Het mysterie is de kracht van deze gezegende kunstenaar, nederig onder de nederigen - ‘Ik zou er graag toe komen bijna helemaal te vergeten dat ik artiest ben, en als ik soms iets te zeggen heb - het heel simpel zeggen en daarmee uit, bijna zoals de kinderen doen...’ - modern, niet door uiterlik vertoon, maar in de rijke diepten van zijn artistiek geweten. Vóór zulk een kompositie van hém, waarin ieder kleurvlak als een van de vele treden is, waarlangs de toeschouwer neerdaalt tot het ondoorgrondelike grijs, waaruit ieder ogenblik nieuwe kleursymfonieën opstijgen en zich uitzetten over het schilderij, sta je ingetogen, huiverbevangen, als vóór een tabernakel, dat plots moet opengaan op het wonder.
Daar zijn, uit zijn vroegste periode, een reeks schilderijen met zonnen: morgen-, middag- en avondlandschappen, streng van kompositie, bijna geometries van lijn, en door de orde en de klare schittering der kleuren van ene als het ware musicerende schoonheid. ‘Nog een zonneken’ zegt de Boeck. Maar het druipt letterlik zonnen uit de strakdoorvlamde hemel over het karmijnen land! Dan, als een apothéose, verschijnt: het portret van moeder, in een sneeuwval van sterren en lichtende hemelbollen!

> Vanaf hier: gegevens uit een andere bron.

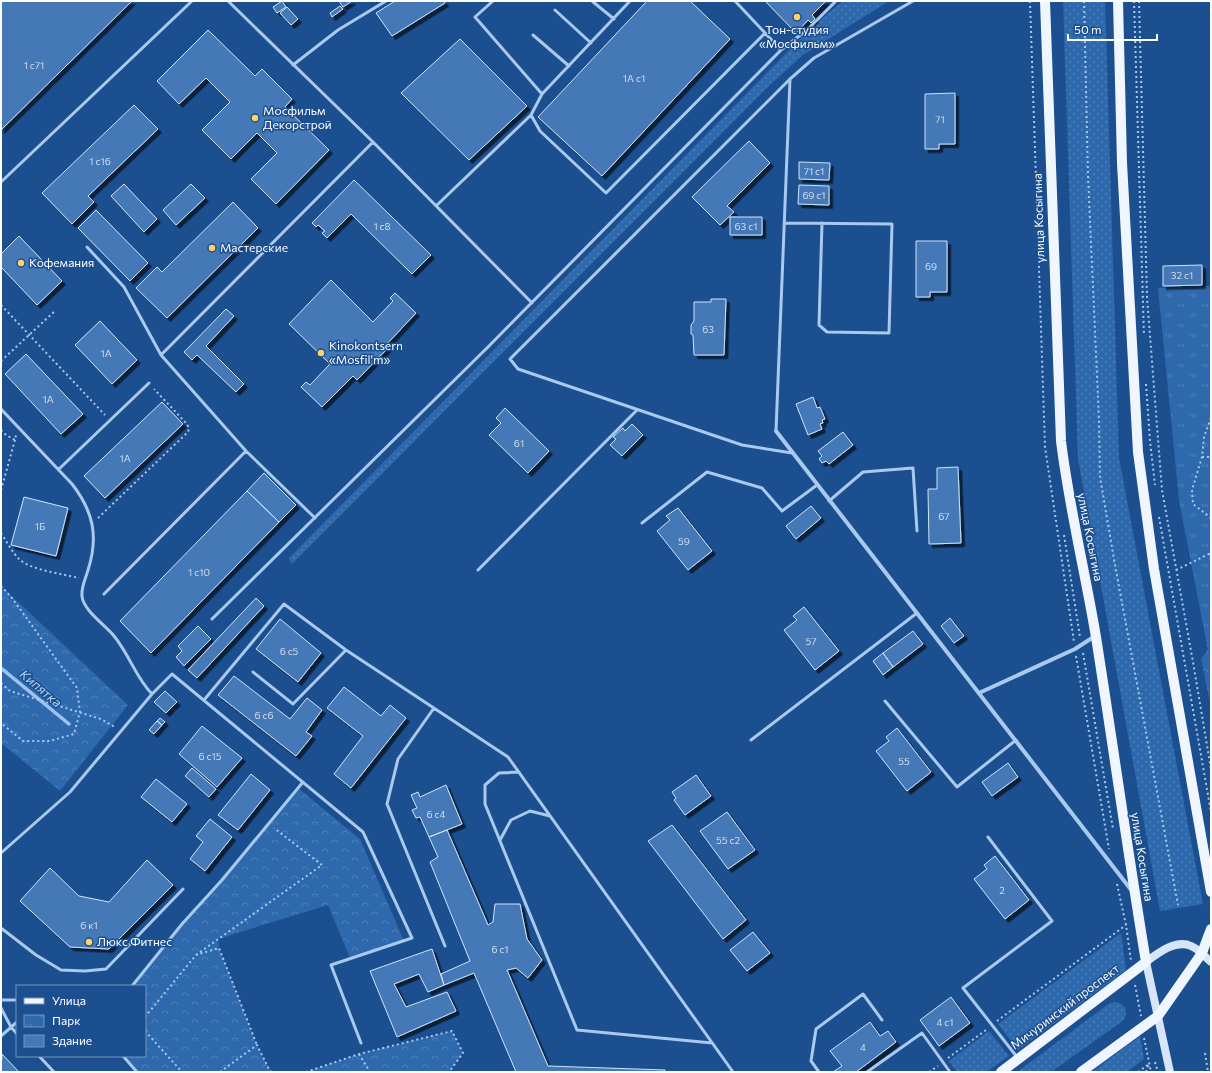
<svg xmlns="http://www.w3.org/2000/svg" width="1212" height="1073" viewBox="0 0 1212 1073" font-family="Commissioner,sans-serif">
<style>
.grass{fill:url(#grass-dots)}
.forest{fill:url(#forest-crowns)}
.park{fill:url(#park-tufts)}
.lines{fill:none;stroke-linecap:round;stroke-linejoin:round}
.stream{stroke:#9cc4f0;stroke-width:3.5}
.building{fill:#4478b7;stroke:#cfe3fa;filter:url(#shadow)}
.path{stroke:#a9c9ee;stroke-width:2;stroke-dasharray:2 3;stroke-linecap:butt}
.service{stroke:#a9c9ee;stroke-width:3}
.minor{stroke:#a9c9ee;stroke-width:4}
.secondary{stroke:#d6e6fa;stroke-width:8}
.primary{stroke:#f0f6ff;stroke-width:10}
.poi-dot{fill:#ffd166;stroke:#1b4f8f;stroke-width:1.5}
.labels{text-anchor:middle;stroke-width:3;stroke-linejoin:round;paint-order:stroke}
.number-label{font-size:10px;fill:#d0dded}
.poi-label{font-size:12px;fill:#fff;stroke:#1b4f8f;text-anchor:start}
.street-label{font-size:12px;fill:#fff;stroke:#1b4f8f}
.water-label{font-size:13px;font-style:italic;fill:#b5d3f5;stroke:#1b4f8f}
</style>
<defs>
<pattern id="grass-dots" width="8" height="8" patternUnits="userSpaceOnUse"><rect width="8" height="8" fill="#2e69ad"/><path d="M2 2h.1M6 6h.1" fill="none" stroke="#4d80b9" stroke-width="1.8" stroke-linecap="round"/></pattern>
<pattern id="forest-crowns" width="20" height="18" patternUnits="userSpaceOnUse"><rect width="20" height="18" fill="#2e69ad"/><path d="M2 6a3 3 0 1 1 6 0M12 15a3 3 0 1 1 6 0" fill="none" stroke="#4d80b9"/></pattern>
<pattern id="park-tufts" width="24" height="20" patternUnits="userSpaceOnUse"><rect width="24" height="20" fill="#2e69ad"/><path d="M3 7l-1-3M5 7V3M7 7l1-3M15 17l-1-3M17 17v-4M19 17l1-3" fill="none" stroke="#4d80b9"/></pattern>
<filter id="shadow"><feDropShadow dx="3.5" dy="3.5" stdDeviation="0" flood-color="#0009"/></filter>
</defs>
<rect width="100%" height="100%" fill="#1b4f8f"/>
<!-- grass -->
<path class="grass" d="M843,1h46l-86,54 -32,29 -479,480 -3,-6 525,-533z
M1063,1h42l14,457 84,446 -43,7 -82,-452z
M1121,933l5,37 -108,80 -20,-26z
M1116,1002c9,2 13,9 8,18l-73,52h-34l93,-69z
M989,1031l20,25 -23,16h-29l-8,-11z
M1140,1036l4,23 -17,13h-35z"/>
<!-- forest -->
<path class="forest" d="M1,586l127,119 -68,86 -59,-48z
M1211,645v62l-10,-48z
M298,788l62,51 44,102 -54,17 -22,-53 -110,34 1,9 38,97 13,26 2,1h-135l-14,-16h22v-70h-13l50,-62z
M452,1031l11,22 -14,19h-143l53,-18z"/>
<!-- park -->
<path class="park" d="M1211,286v380l-32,-166 -21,-212z"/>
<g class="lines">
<!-- stream -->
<path class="stream" d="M1,668l68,56"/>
</g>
<!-- building -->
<path class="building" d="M1,1h131l-131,129z
M282,1l4,6 -9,6 -4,-6z
M339,1h13l-9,6z
M395,1h49l1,2 -53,33 -16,-23z
M647,1h43l40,38 -128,137 -64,-59z
M765,1h61l-14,14 3,4 -4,4 -3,-3 -12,13z
M340,6l3,3 -11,8 -2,-4z
M287,7l11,12 -7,6 -11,-12z
M208,30l47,46 7,-7 30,30 -7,8 44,43 -53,54 -25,-25 26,-26 -20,-20 -26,26 -29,-29 28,-28 -24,-24 -27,26 -22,-23z
M460,39l67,67 -58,54 -68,-67z
M955,93v51h-16v5h-14v-55z
M134,105l24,24 -70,67 6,6 -22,22 -30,-31z
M749,141l21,22 -43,43 7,6 -14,13 -28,-28z
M799,162l31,1 -1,17 -30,-1z
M354,180l77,75 -19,19 -61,-60 -24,24 -5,-5 3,-2 -7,-6 -2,2 -4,-4z
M124,184l33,35 -13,13 -33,-36z
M191,184l14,14 -29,27 -13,-15z
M799,185l30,1v19l-31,-1z
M233,202l25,26 -91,90 -31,-30 21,-21 5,5z
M96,210l52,53 -18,18 -52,-53z
M730,217h32v18h-32z
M19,236l43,45 -25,24 -36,-38v-13z
M916,241h31v51h-17v5h-14z
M1202,265v20l-39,1v-20z
M331,280l42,42 20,-21 -3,-3 5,-5 21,20 -30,32 2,3 -31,32 -4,-4 -31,31 -21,-20 5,-5 4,3 20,-21 -41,-40z
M711,299h15l-2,56h-30l-1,-20 -2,-1v-9l3,-4v-19h17z
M226,309l8,7 -28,30 38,38 -8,8 -39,-37 -5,5 -8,-8z
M100,321l37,39 -25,24 -37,-39z
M26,354l57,60 -22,20 -56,-60z
M813,397l4,11 3,-1 5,12 -3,1 1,3 -3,1 2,5 -14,6 -12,-31z
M162,402l21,22 -78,74 -21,-22z
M505,408l44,43 -21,22 -39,-38 12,-12 -5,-5z
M632,424l11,11 -21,21 -12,-11 6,-6 -3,-2 10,-9 2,3z
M843,432l10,13 -24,19 -3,-3 -4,2 -3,-4 3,-3 -4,-5z
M958,467l3,76 -32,1 -1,-55h9v-21z
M264,473l32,32 -17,17 -32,-31z
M247,491l32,31 -128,131 -31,-32z
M24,497l44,11 -12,48 -45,-11z
M811,506l10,12 -25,21 -10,-13z
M678,508l34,43 -24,19 -31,-39 13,-11 -4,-4z
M256,598l8,8 -67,72 -9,-8z
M804,607l35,44 -24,19 -31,-40 13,-10 -4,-4z
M950,618l14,18 -10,7 -13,-17z
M280,619l41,34 -23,29 -42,-33z
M198,626l13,13 -27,27 -8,-9 6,-6 -4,-5z
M913,631l10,13 -30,23 -10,-14z
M883,653l10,14 -10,8 -10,-14z
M234,676l56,43 17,-21 15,12 -16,22 6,4 -16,20 -78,-61z
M344,687l37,29 9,-11 16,13 -55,70 -17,-14 29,-38 -36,-28z
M165,691l12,11 -11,11 -12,-11z
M160,718l5,4 -3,3 -5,-4z
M157,721l5,4 -8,9 -5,-4z
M202,726l40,32 -25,29 -38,-33z
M897,728l34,44 -24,19 -31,-40 13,-10 -3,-4z
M1008,763l10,14 -26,19 -10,-14z
M192,768l24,21 -7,8 -24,-21z
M251,774l19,16 -32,40 -20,-15z
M696,775l15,21 -26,19 -11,-15 2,-2 -4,-6z
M156,779l31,25 -15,18 -31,-25z
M446,785l16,39 -33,13 -9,-20 -4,1 -4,-8 5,-2 -6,-13 7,-3 2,5z
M727,812l28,38 -27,19 -28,-38z
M210,819l22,18 -27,34 -15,-12 13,-17 -7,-6z
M672,825l74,95 -23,19 -75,-98z
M447,830l41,95 5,-3 2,-18h25l7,35 15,21 -14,18 -12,-10 -9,2 41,96 117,4v2h-149l-42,-99 -30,12 -3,-11 29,-13 -40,-99 8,-5 -9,-20z
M995,856l34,44 -24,19 -31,-40 13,-10 -3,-4z
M147,860l26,25 -64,64 -39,-2 -50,-46 30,-33 29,28 30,6z
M753,932l17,21 -23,18 -17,-21z
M432,949l12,36 -16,7 -9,-18 -25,10 12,23 41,-15 9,19 -59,26 -27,-66z
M951,997l19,26 -31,23 -19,-26z
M870,1022l10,14 8,-5 8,11 -40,30h-23l9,-6 -12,-15z
M2,1054l17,18h-18z"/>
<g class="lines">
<!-- path -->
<path class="path" d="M1030,1l15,446 29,195
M1084,1l4,175 11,244 1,57 15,88 63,340
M1134,1l10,335
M1139,1l8,296 15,193 31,172 18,107
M1,305l104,110
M1,361l55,-51
M1146,384l4,57 5,44
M1211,418l-7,19 -2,20 -10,33 1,14 18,14
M1,430l5,5 9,5 1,-5
M1202,457h9
M1,490l14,-50
M1159,517l52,295
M98,518l90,-86 1,-3 -2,-5 -33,-35
M1,533c6,9 11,19 18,26 11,11 44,15 60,19
M1064,535l16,102
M1210,553l1,7
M1176,570l35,-17
M1,586l11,12 65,90 3,24 -6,22 -24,7h-27l-22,-18
M1083,653l30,176
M1076,656l33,193
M1,683l9,8 91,28 14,8
M1117,884l9,41 5,36
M196,955l126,-90 -48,-37
M1135,985l6,31
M145,1017l51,-62 23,-7 38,97
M997,1021l129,-96
M145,1031l37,41
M1144,1038l7,34
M1205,1053l3,19
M359,1054l11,18
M948,1058l38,-28
M1155,1062l3,10
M220,1072l37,-27 13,26 2,1
M306,1072l53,-18 93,-23 11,22 -14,19
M929,1072l9,-6
M1138,1072l11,-8
M1146,1072l3,-8"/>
<!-- service -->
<path class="service" d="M228,1l145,141 159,161
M493,1l-18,16 67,77
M592,1l22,18
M630,1l-88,93 -11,21 9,16 66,62 159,-160
M735,1l46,49
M555,10l36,33
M533,35l36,31
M293,65l45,-35 48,-29
M1,182l191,-181
M436,206l95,-91
M784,223l108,1 -3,109 -62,-1 -8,-7 3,-102
M87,247l37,40 37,68 85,96 69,67
M161,355l212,-213
M1,409l71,75c21,27 27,52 16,86 -2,8 -7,17 -6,26 1,14 23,29 32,40 15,18 22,42 38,58
M776,431l14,-352
M792,453l-50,-8 -224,-76 -8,-10 280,-280 24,-21 99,-57
M59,469l90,-86
M829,501l34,-29 50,-4 4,63
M642,523l65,-51 55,16 20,23 35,-26
M478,570l159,-160
M104,594l142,-143
M212,619l276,-272 293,-297 27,-21 28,-28
M253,672l40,32 53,-54
M204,700l80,-96 62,46 162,107 225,315
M885,701l72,86 59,-47
M434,708l-36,51 -11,45 58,142
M751,740l166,-127
M519,772l-20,1 -14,12v19l92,226 135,13
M988,837l64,84 -89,67 54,69
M500,840l11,-20 19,-9 20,5
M1,853l69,-61 82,-98 20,-20 191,158 49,106 -81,27 30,78
M1,928l35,27 25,15 24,1 21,-2 77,-80
M132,986l50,-62 40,-44 81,-98
M1,1000h16
M1,1008l10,19 6,7
M1,1036l16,-14
M39,1056l15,16
M123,1056l14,16
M819,1072l-8,-11 5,-32 47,-35 19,26
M867,1072l55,-39 28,39"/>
<!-- minor -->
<path class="minor" d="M776,431l356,460
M979,693l96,-44 20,-13"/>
<!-- secondary -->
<path class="secondary" d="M1170,1072l-24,-110c12,-9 30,-23 45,-16 8,3 14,11 20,16"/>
<!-- primary -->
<path class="primary" d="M1118,1l4,162 16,289 16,117 57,323
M1001,1072l145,-110c-18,-108 -33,-217 -50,-325 -11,-66 -27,-130 -35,-196l-16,-440
M1081,1072l77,-56 44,-63 9,-24"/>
</g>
<!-- markers -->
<g class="poi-dot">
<circle cx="797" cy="17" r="4"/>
<circle cx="255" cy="118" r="4"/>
<circle cx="212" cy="248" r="4"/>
<circle cx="21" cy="263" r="4"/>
<circle cx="321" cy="353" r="4"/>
<circle cx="89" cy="942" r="4"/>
</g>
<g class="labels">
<!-- number labels -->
<g class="number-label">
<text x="34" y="69">1 с71</text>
<text x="634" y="82">1А с1</text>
<text x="940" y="123">71</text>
<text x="100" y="165">1 с16</text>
<text x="814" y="175">71 с1</text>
<text x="814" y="199">69 с1</text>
<text x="382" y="230">1 с8</text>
<text x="746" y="230">63 с1</text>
<text x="931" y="270">69</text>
<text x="1182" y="279">32 с1</text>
<text x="708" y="333">63</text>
<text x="106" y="357">1А</text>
<text x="48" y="403">1А</text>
<text x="519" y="447">61</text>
<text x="125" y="462">1А</text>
<text x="944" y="520">67</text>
<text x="40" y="530">1Б</text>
<text x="684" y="545">59</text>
<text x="199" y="576">1 с10</text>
<text x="811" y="645">57</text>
<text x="289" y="655">6 с5</text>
<text x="264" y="719">6 с6</text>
<text x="210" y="760">6 с15</text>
<text x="904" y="765">55</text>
<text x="436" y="818">6 с4</text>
<text x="728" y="844">55 с2</text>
<text x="1002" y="894">2</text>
<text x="89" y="929">6 к1</text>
<text x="500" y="953">6 с1</text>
<text x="945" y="1026">4 с1</text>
<text x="863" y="1051">4</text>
</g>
<!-- poi labels -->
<g class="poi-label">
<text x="797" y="34" text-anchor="middle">Тон-студия<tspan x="797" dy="14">«Мосфильм»</tspan></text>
<text x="263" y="115">Мосфильм<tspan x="263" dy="14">Декорстрой</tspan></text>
<text x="220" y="252">Мастерские</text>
<text x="29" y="267">Кофемания</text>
<text x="329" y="350">Kinokontsern<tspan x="329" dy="14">«Mosfil'm»</tspan></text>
<text x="97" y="946">Люкс Фитнес</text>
</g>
<!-- street labels -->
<g class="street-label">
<text transform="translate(1039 218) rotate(-92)" y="4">улица Косыгина</text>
<text transform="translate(1090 537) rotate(79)" y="4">улица Косыгина</text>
<text transform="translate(1142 857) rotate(81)" y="4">улица Косыгина</text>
<text transform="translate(1065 1007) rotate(-37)" y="4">Мичуринский проспект</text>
</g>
<!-- water labels -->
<g class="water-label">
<text transform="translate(41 688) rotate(40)" y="5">Кипятка</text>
</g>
</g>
<!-- border -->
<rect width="1212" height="1073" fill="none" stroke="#ffffff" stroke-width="4"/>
<!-- legend -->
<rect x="16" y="985" width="130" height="72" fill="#1b4f8f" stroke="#7695bc"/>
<rect x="24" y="998" width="20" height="6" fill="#f0f6ff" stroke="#7695bc"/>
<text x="52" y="1005" font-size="12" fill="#ffffff">Улица</text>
<rect x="24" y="1015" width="20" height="12" fill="url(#park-tufts)" stroke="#7695bc"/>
<text x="52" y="1025" font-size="12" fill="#ffffff">Парк</text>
<rect x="24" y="1035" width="20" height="12" fill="#4478b7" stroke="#7695bc"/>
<text x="52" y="1045" font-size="12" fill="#ffffff">Здание</text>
<!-- scale -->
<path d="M1068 34v6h89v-6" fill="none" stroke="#ffffff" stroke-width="2"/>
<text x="1074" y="34" font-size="12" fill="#ffffff" stroke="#1b4f8f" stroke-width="3" paint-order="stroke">50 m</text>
</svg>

Tussen de andere portretten, van zijn vader, van boeren uit zijn dorp: het portret-in-geel van zijn broeders vrouw, geschilderd in de dagen van het grote, schrijnende verdriet, terwijl de man, in een van de vele Belgiese kerkers, zich een dodelike ziekte op de hals haalt, waaraan hij later in het hospitaal zal uitbloeien. Hopeloos wee van deze jonge vrouw, zich-zelf verterend verlangen; tegenover dat eindeloze leed: de kunstenaar, de broeder. Het portret: een aanklacht, en tegelijk een daad van het substielste, het tederste erbarmen! - Daar is nog een portret van Vincent van Goch, die Felix de Boeck nooit heeft gezien, maar in wie hij hartstochtelijk de Martelaar van de Kunst vereert.